··· TEXT ···
Suthi and producer Thacksackorn in Buriram
But Chauffeur Chef wasn’t just about Suthi satisfying his own creative ambitions. He also wanted to do something that would give back to Thailand. Hence the relationship with the Tourism Authority of Thailand, who saw in Suthi’s vision the chance to reveal the beauty of Thailand to Thai audiences.
“From the beginning, I intended to write the Chauffeur Chef plots to help promote Thai tourism, culinary, soft power, and a positive image of Thailand as well as to entertain audiences,” he says. “I’m lucky to have some sponsors to start the project. Thanks to the Tourism Authorities of Thailand, Ford Thailand and PTT OR.”
The beauty of Thailand is amplified by lush, cinematic visuals. Bringing all that to life was cinematographer Assada Sreshthaputra, who shared Suthi’s passion for stylish visuals.
“Myself and Assada, the DOP, are passionate about filmmaking and visual storytelling, so we obsessively discussed movies, scenes, shots, styles, cameras, and lenses every time we met. We shot with our favourite Red Helium and Leitz Summilux-C lens.”
···
TRY IT: Please restate the Chauffeur Chef text from "Suthi and producer" through "for stylish visuals.", substituting "backers" for "sponsors".
··· PROVIDED INFORMATION ···
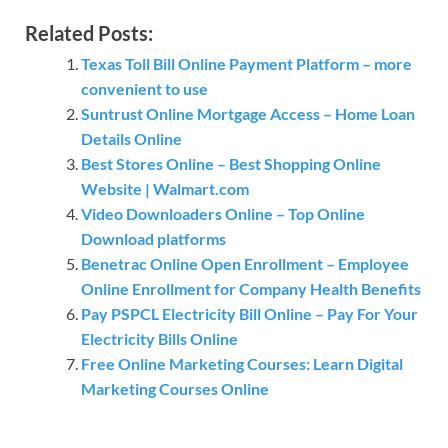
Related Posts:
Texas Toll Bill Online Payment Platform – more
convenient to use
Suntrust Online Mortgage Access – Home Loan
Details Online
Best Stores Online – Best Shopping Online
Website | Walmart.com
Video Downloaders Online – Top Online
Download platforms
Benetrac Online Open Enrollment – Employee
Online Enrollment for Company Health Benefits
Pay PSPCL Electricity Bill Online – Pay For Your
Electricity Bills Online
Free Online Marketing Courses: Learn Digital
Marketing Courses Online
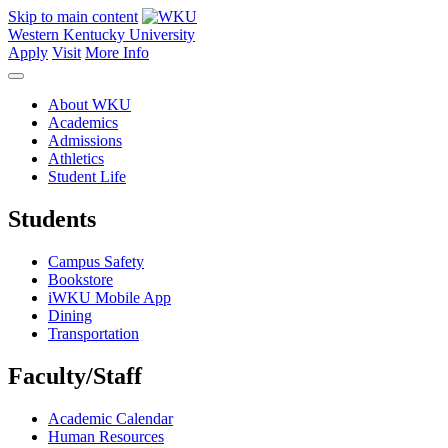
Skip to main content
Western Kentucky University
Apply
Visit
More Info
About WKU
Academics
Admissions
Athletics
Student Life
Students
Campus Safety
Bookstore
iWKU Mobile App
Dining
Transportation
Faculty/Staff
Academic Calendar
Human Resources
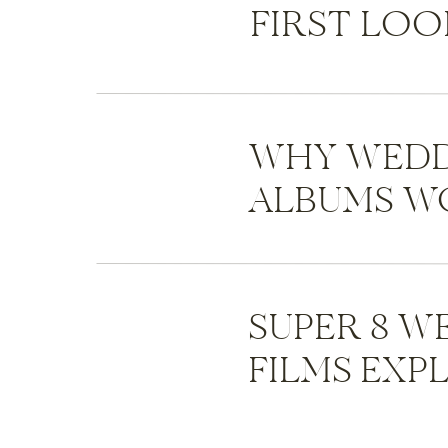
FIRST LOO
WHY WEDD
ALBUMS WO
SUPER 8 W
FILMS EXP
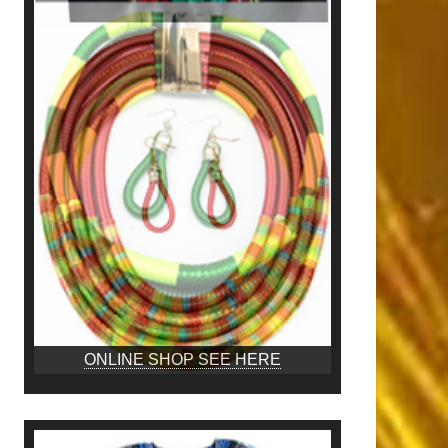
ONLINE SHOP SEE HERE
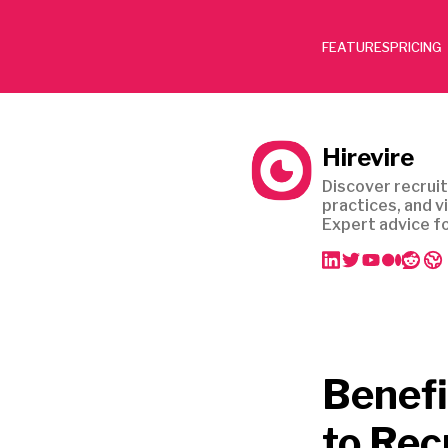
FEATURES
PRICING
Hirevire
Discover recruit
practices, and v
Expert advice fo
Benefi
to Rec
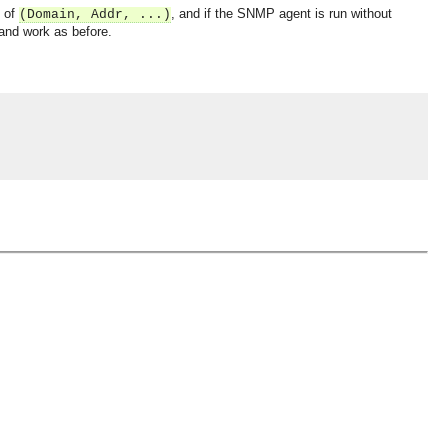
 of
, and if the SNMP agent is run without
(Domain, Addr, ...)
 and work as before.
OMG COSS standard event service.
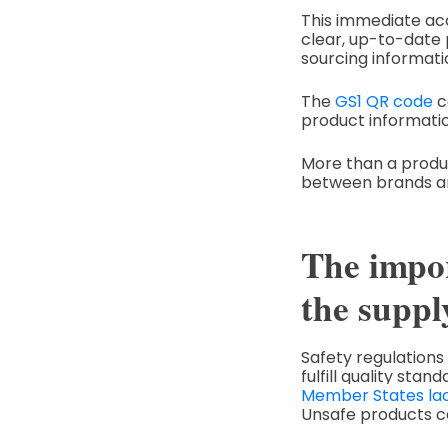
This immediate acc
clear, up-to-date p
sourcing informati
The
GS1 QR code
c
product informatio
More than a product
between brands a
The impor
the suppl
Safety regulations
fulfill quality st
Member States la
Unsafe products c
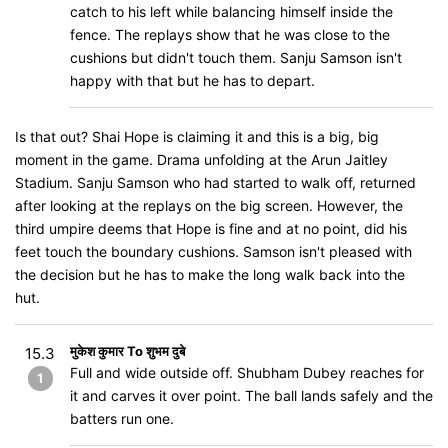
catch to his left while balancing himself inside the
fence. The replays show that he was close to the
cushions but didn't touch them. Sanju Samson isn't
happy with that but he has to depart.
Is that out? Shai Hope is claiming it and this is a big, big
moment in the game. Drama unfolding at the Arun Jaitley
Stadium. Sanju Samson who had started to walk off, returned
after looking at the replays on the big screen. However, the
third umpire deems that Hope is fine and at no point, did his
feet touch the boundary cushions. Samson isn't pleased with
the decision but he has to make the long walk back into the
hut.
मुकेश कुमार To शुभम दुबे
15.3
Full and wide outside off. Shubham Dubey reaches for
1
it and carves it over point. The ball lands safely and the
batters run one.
···
OUTPUT BELOW:
Suthi and producer Thacksackorn in Buriram
But Chauffeur Chef wasn’t just about Suthi satisfying his own creative ambitions. He also wanted to do something that would give back to Thailand. Hence the relationship with the Tourism Authority of Thailand, who saw in Suthi’s vision the chance to reveal the beauty of Thailand to Thai audiences.
“From the beginning, I intended to write the Chauffeur Chef plots to help promote Thai tourism, culinary, soft power, and a positive image of Thailand as well as to entertain audiences,” he says. “I’m lucky to have some backers to start the project. Thanks to the Tourism Authorities of Thailand, Ford Thailand and PTT OR.”
The beauty of Thailand is amplified by lush, cinematic visuals. Bringing all that to life was cinematographer Assada Sreshthaputra, who shared Suthi’s passion for stylish visuals.